22. The findings made by the judge at paragraph 25 are made on the basis that the claimant has no CSID card nor access to a replacement. As the judge has not considered the appropriate country guidance on this point, I find this to be a material error of law.
23. At paragraph 27 the judge makes reference to unchallenged evidence. While it is the case that the claimant's evidence was not challenged at the hearing, due to the absence of a Presenting Officer, it is not accurate to conclude that the claimant's case was not challenged by the Secretary of State. By way of example the judge finds, on unchallenged evidence, that the claimant has no family, contacts or other "way in" to Iraqi Kurdish society. The Secretary of State makes it clear at paragraph 44 of the refusal decision that this is not accepted. In that paragraph the Secretary of State specifically rejected that the claimant had lost contact with his family in Iraq, and contended that he would have family support on return, noting that he had not shown that he would not have been able to obtain the necessary ID documentation. In addition the Appellant's own case, as described in his asylum interview was that he did have extended family in Iraq, as he confirmed that his aunt lives in Bardarash which is within the KRI, and he also had distant relatives in Mosul.

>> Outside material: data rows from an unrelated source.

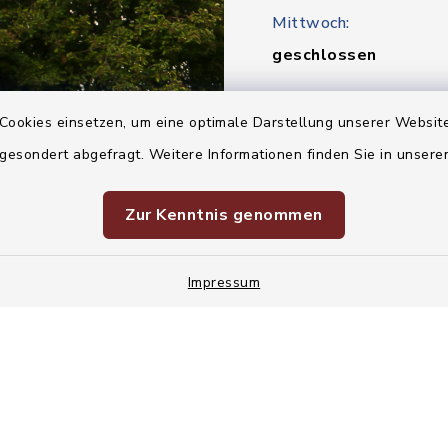
Mittwoch:
geschlossen
Donnerstag:
Cookies einsetzen, um eine optimale Darstellung unserer Website
8:00-12:30 | 14:00-1
 gesondert abgefragt. Weitere Informationen finden Sie in unser
Freitag:
Zur Kenntnis genommen
8:00-12:30 Uhr
Impressum
Kontakt
Barrier
Korruptionsvorbeu
Cookie-Einstellung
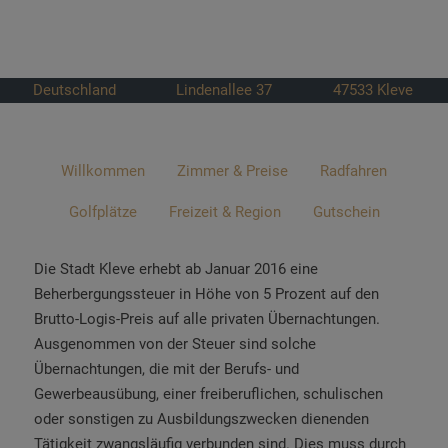
Deutschland
Lindenallee 37
47533
Kleve
Willkommen
Zimmer & Preise
Radfahren
Golfplätze
Freizeit & Region
Gutschein
Die Stadt Kleve erhebt ab Januar 2016 eine
Beherbergungssteuer in Höhe von 5 Prozent auf den
Brutto-Logis-Preis auf alle privaten Übernachtungen.
Ausgenommen von der Steuer sind solche
Übernachtungen, die mit der Berufs- und
Gewerbeausübung, einer freiberuflichen, schulischen
oder sonstigen zu Ausbildungszwecken dienenden
Tätigkeit zwangsläufig verbunden sind. Dies muss durch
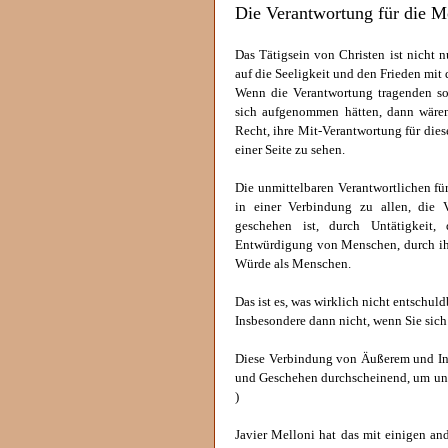
Die Verantwortung für die M
Das Tätigsein von Christen ist nicht n
auf die Seeligkeit und den Frieden mi
Wenn die Verantwortung tragenden so
sich aufgenommen hätten, dann wären
Recht, ihre Mit-Verantwortung für dies
einer Seite zu sehen.
Die unmittelbaren Verantwortlichen für
in einer Verbindung zu allen, die 
geschehen ist, durch Untätigkeit,
Entwürdigung von Menschen, durch ih
Würde als Menschen.
Das ist es, was wirklich nicht entschuld
Insbesondere dann nicht, wenn Sie sich
Diese Verbindung von Äußerem und In
und Geschehen durchscheinend, um uns
)
Javier Melloni hat das mit einigen a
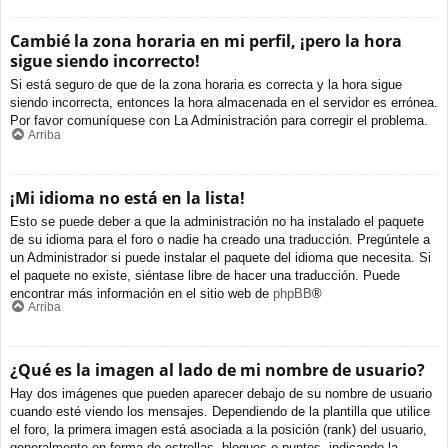
Cambié la zona horaria en mi perfil, ¡pero la hora
sigue siendo incorrecto!
Si está seguro de que de la zona horaria es correcta y la hora sigue
siendo incorrecta, entonces la hora almacenada en el servidor es errónea.
Por favor comuníquese con La Administración para corregir el problema.
Arriba
¡Mi idioma no está en la lista!
Esto se puede deber a que la administración no ha instalado el paquete
de su idioma para el foro o nadie ha creado una traducción. Pregúntele a
un Administrador si puede instalar el paquete del idioma que necesita. Si
el paquete no existe, siéntase libre de hacer una traducción. Puede
encontrar más información en el sitio web de
phpBB
®
Arriba
¿Qué es la imagen al lado de mi nombre de usuario?
Hay dos imágenes que pueden aparecer debajo de su nombre de usuario
cuando esté viendo los mensajes. Dependiendo de la plantilla que utilice
el foro, la primera imagen está asociada a la posición (rank) del usuario,
generalmente en forma de estrellas, bloques o puntos, indicando la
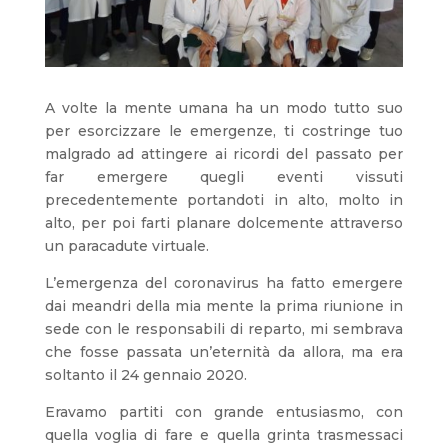
A volte la mente umana ha un modo tutto suo
per esorcizzare le emergenze, ti costringe tuo
malgrado ad attingere ai ricordi del passato per
far emergere quegli eventi vissuti
precedentemente portandoti in alto, molto in
alto, per poi farti planare dolcemente attraverso
un paracadute virtuale.
L’emergenza del coronavirus ha fatto emergere
dai meandri della mia mente la prima riunione in
sede con le responsabili di reparto, mi sembrava
che fosse passata un’eternità da allora, ma era
soltanto il 24 gennaio 2020.
Eravamo partiti con grande entusiasmo, con
quella voglia di fare e quella grinta trasmessaci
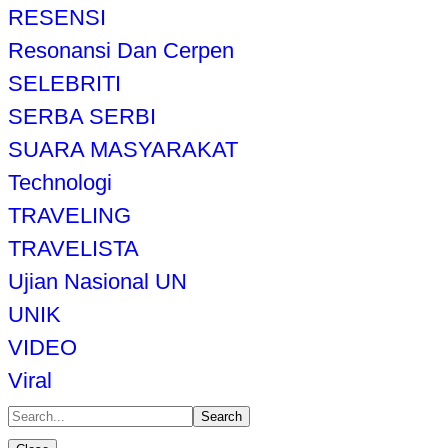
RESENSI
Resonansi Dan Cerpen
SELEBRITI
SERBA SERBI
SUARA MASYARAKAT
Technologi
TRAVELING
TRAVELISTA
Ujian Nasional UN
UNIK
VIDEO
Viral
Search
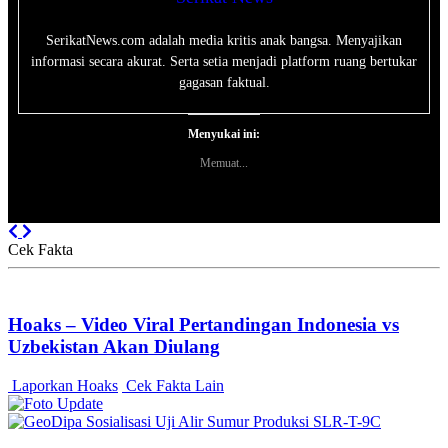
SerikatNews.com adalah media kritis anak bangsa. Menyajikan
informasi secara akurat. Serta setia menjadi platform ruang bertukar
gagasan faktual.
Menyukai ini:
Memuat...
Previous
Next
Cek Fakta
Hoaks – Video Viral Pertandingan Indonesia vs
Uzbekistan Akan Diulang
Laporkan Hoaks
Cek Fakta Lain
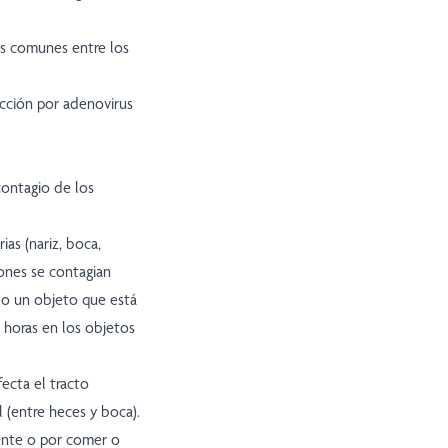
ás comunes entre los
ección por adenovirus
ontagio de los
ias (nariz, boca,
iones se contagian
 o un objeto que está
 horas en los objetos
fecta el tracto
 (entre heces y boca).
ente o por comer o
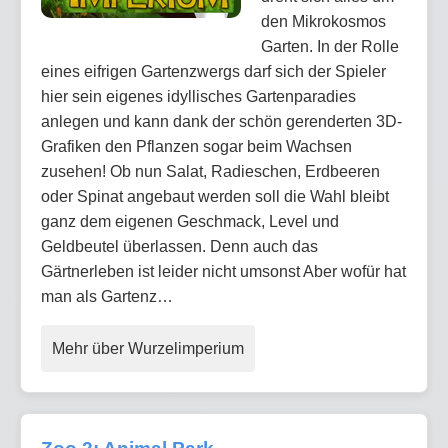
den Mikrokosmos
Garten. In der Rolle
eines eifrigen Gartenzwergs darf sich der Spieler
hier sein eigenes idyllisches Gartenparadies
anlegen und kann dank der schön gerenderten 3D-
Grafiken den Pflanzen sogar beim Wachsen
zusehen! Ob nun Salat, Radieschen, Erdbeeren
oder Spinat angebaut werden soll die Wahl bleibt
ganz dem eigenen Geschmack, Level und
Geldbeutel überlassen. Denn auch das
Gärtnerleben ist leider nicht umsonst Aber wofür hat
man als Gartenz…
Mehr über Wurzelimperium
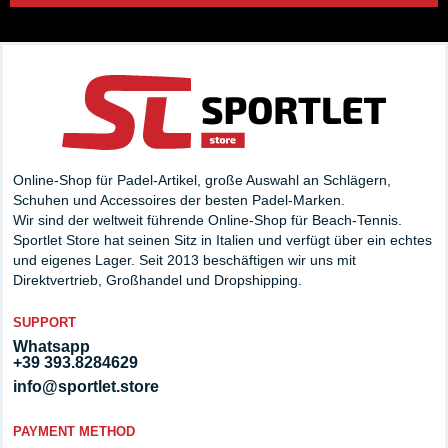
jeden Spielertyp geeignet sind. Jeder Schläger hat
Hauptmerkmale, die ihn für bestimmte Situationen geeignet
machen. Zu den Hauptmerkmalen, die sich zwischen
Padelschlägern unterscheiden, gehören die Länge und Breite
des Griffs, die Größe des Schlägerkopfes, die Form des
Schlägerkopfes, die Anzahl der Löcher sowie das Design der
Schlägerstruktur und die Ausgewogenheit der Padelschläger.
Die Materialien, aus denen sie hergestellt werden, variieren
von Leichtmetalllegierungen über Kohlenstoff bis hin zu
Online-Shop für Padel-Artikel, große Auswahl an Schlägern,
Glasfaser. Es ist wichtig zu bedenken, dass es am besten ist,
Schuhen und Accessoires der besten Padel-Marken.
verschiedene Padelschläger auszuprobieren, um den Schläger
Wir sind der weltweit führende Online-Shop für Beach-Tennis.
zu finden, der am besten zu Ihrem Spielstil passt.
Sportlet Store hat seinen Sitz in Italien und verfügt über ein echtes
und eigenes Lager. Seit 2013 beschäftigen wir uns mit
So wählen Sie den richtigen
Direktvertrieb, Großhandel und Dropshipping.
Padelschläger aus
SUPPORT
Whatsapp
Wenn es darum geht, den richtigen Schläger für Padel zu
+39 393.8284629
wählen, muss ein Spieler eine Reihe von Faktoren
info@sportlet.store
berücksichtigen, wie zum Beispiel die Morphologie des
Spielers, seinen Spielstil und seine persönlichen Vorlieben. Der
PAYMENT METHOD
Hauptunterschied zwischen den verschiedenen Schlägertypen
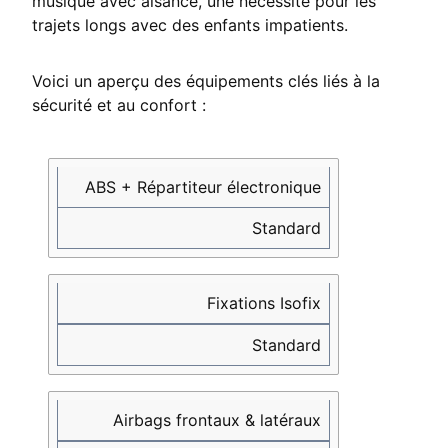
musique avec aisance, une nécessité pour les
trajets longs avec des enfants impatients.
Voici un aperçu des équipements clés liés à la
sécurité et au confort :
Équipement
Disponibilité
ABS + Répartiteur électronique
Standard
Fixations Isofix
Standard
Airbags frontaux & latéraux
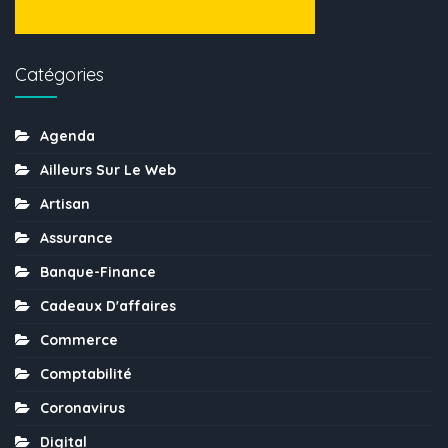
Catégories
Agenda
Ailleurs Sur Le Web
Artisan
Assurance
Banque-Finance
Cadeaux D'affaires
Commerce
Comptabilité
Coronavirus
Digital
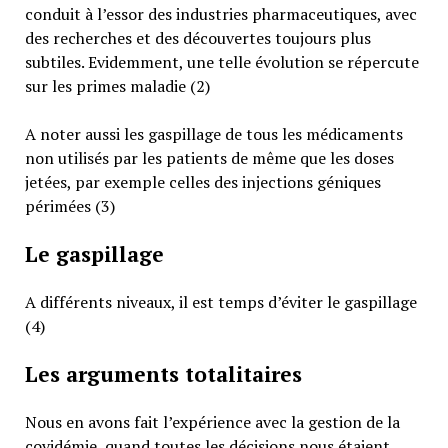
conduit à l’essor des industries pharmaceutiques, avec
des recherches et des découvertes toujours plus
subtiles. Evidemment, une telle évolution se répercute
sur les primes maladie (2)
A noter aussi les gaspillage de tous les médicaments
non utilisés par les patients de même que les doses
jetées, par exemple celles des injections géniques
périmées (3)
Le gaspillage
A différents niveaux, il est temps d’éviter le gaspillage
(4)
Les arguments totalitaires
Nous en avons fait l’expérience avec la gestion de la
covidémie, quand toutes les décisions nous étaient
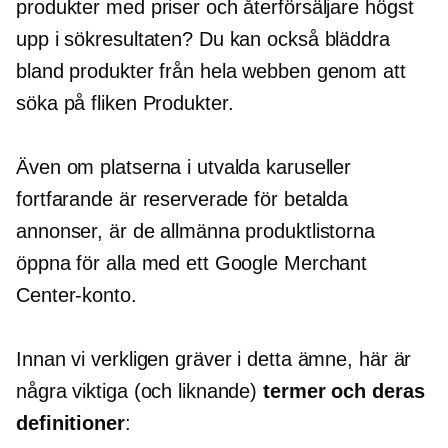
produkter med priser och återförsäljare högst
upp i sökresultaten? Du kan också bläddra
bland produkter från hela webben genom att
söka på fliken Produkter.
Även om platserna i utvalda karuseller
fortfarande är reserverade för betalda
annonser, är de allmänna produktlistorna
öppna för alla med ett Google Merchant
Center-konto.
Innan vi verkligen gräver i detta ämne, här är
några viktiga (och liknande)
termer och deras
definitioner
:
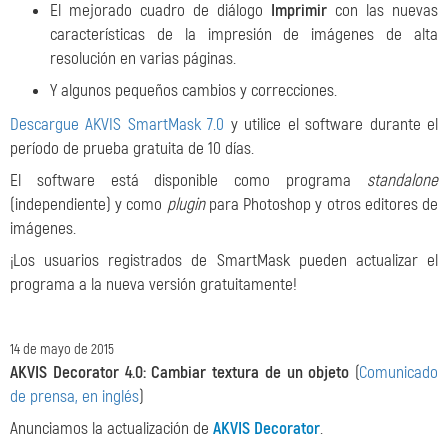
El mejorado cuadro de diálogo
Imprimir
con las nuevas
características de la impresión de imágenes de alta
resolución en varias páginas.
Y algunos pequeños cambios y correcciones.
Descargue AKVIS SmartMask 7.0
y utilice el software durante el
período de prueba gratuita de 10 días.
El software está disponible como programa
standalone
(independiente) y como
plugin
para Photoshop y otros editores de
imágenes.
¡Los usuarios registrados de SmartMask pueden actualizar el
programa a la nueva versión gratuitamente!
14 de mayo de 2015
AKVIS Decorator 4.0: Cambiar textura de un objeto
(
Comunicado
de prensa, en inglés
)
Anunciamos la actualización de
AKVIS Decorator
.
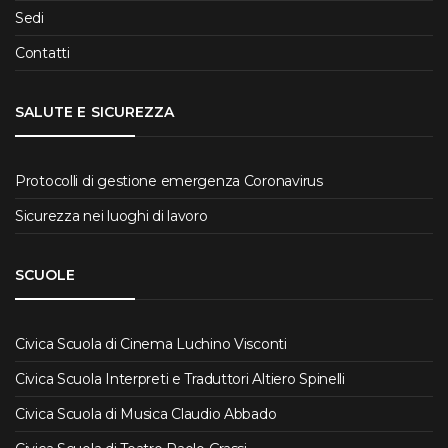
Sedi
Contatti
SALUTE E SICUREZZA
Protocolli di gestione emergenza Coronavirus
Sicurezza nei luoghi di lavoro
SCUOLE
Civica Scuola di Cinema Luchino Visconti
Civica Scuola Interpreti e Traduttori Altiero Spinelli
Civica Scuola di Musica Claudio Abbado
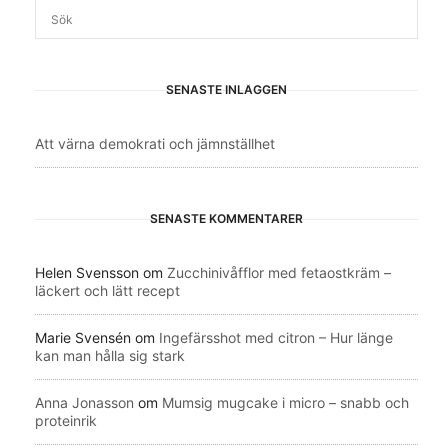
SENASTE INLÄGGEN
Att värna demokrati och jämnställhet
SENASTE KOMMENTARER
Helen Svensson
om
Zucchinivåfflor med fetaostkräm –
läckert och lätt recept
Marie Svensén
om
Ingefärsshot med citron – Hur länge
kan man hålla sig stark
Anna Jonasson
om
Mumsig mugcake i micro – snabb och
proteinrik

24. For the reasons given above I conclude that there are material errors of law within the FtT decision which render the decision unsafe. There are mistakes of fact, inadequacy of reasoning, and a failure to apply country guidance case law. The decision of the FtT is set aside.
25. Having considered paragraph 7 of the Senior President's Practice Statements, I find that it is appropriate to remit the appeal back to the FtT to be heard again. This is because of the nature and extent of judicial fact-finding that is going to be necessary.
26. The parties will be advised of the time and date of the hearing in due course. The appeal is to be heard by an FtT Judge other than Judge Holt.
Notice of Decision
The decision of the FtT discloses a material error of law and is set aside. The appeal is allowed to the extent that it is remitted to the FtT with no findings of fact preserved.
Direction Regarding Anonymity - Rule 14 of the Tribunal Procedure (Upper Tribunal) Rules 2008
Unless and until a Tribunal or court directs otherwise, the claimant is granted anonymity. No report of these proceedings shall directly or indirectly identify him or any member of his family. Failure to comply with this direction could lead to contempt of court proceedings. This direction is made because the claimant has made a claim for international protection.
Signed Date 27 th March 2019
Deputy Upper Tribunal Judge M A Hall
TO THE RESPONDENT
FEE AWARD
The Upper Tribunal makes no fee award. The issue of any fee award will need to be considered by the FtT.